### What is being asked
Find the word "Guia" in the listing; pull out each line holding it.

──────── Task inputs ────────

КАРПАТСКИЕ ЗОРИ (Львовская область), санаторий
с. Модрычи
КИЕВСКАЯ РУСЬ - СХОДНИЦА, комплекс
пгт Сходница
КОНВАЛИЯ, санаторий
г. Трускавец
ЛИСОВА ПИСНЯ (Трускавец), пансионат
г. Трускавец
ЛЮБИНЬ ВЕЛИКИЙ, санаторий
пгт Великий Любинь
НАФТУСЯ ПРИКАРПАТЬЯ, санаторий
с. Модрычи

────────
──────── Task inputs ────────

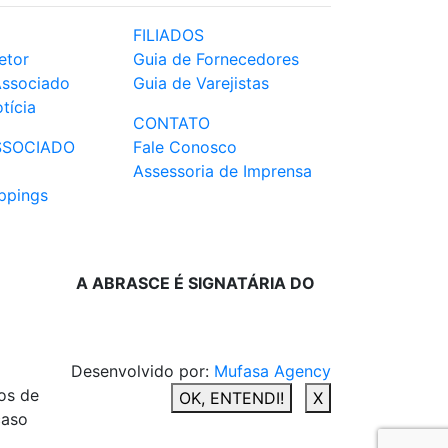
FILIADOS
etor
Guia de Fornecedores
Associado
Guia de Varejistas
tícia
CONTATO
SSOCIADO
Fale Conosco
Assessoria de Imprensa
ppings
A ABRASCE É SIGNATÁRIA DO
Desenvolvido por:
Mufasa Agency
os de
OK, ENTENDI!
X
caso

────────

### Solution to this exercise
Guia de Fornecedores
Guia de Varejistas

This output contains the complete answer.